Two-year cohort default rates don’t set a particularly high bar, as it stands, either for guaranty agencies and lenders or for students. Guaranty agencies are not held accountable for their borrowers’ defaults. Schools are – for rates at or above 25 percent three years in a row, or higher than 40 percent in one year, schools lose eligibility for Title IV federal financial aid – but not as much as they once were. The last time rates reached about 10 percent, in 1995, more than 200 schools were sanctioned by the Department of Education. Since then, the number of schools subject to sanctions has dropped precipitously – to just 8 colleges for the 2011 cohort.

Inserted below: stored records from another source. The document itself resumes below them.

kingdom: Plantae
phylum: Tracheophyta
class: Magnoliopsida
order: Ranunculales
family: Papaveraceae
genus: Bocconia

The 2010 cohort – the most recently available class of students – illustrates the limitations of the default rate. Consider that schools’ two-year default rates jumped from 9.1 percent to 14.7 percent when a third year was included in the window. And default rates in a cohort (unsurprisingly) continue to grow every year – even outside the 2-year or 3-year window.

Thanks to a change enacted in the 2008 Higher Education Act reauthorization, cohort default rates will get moderately stronger next year as the Department finally transitions to relying on three-year rates to determine whether a disconcertingly large share of a school’s students are unable to pay their loans. This year, over 130 schools would be in danger of facing sanctions if their default rates did not change in the third year of calculations (to date, only two official three-year default rates have been calculated). The hope is that a longer window would be harder for schools to game by utilizing temporary measures such as deferment or forbearance to avoid default up to the edge of the two-year window.

Default rates are by no means a perfect measure of a school’s value to students, but they are part of a scaffolding of restrictions on colleges – a sort of baseline quality metric to help students avoid low-value schools and to avert wasted taxpayer dollars. The numbers released by the Department offer valuable insights into students’ struggles.

Updated 10/24/2013 6 PM: This post was updated to include a better description of the Asset Backed Commercial Paper conduit program.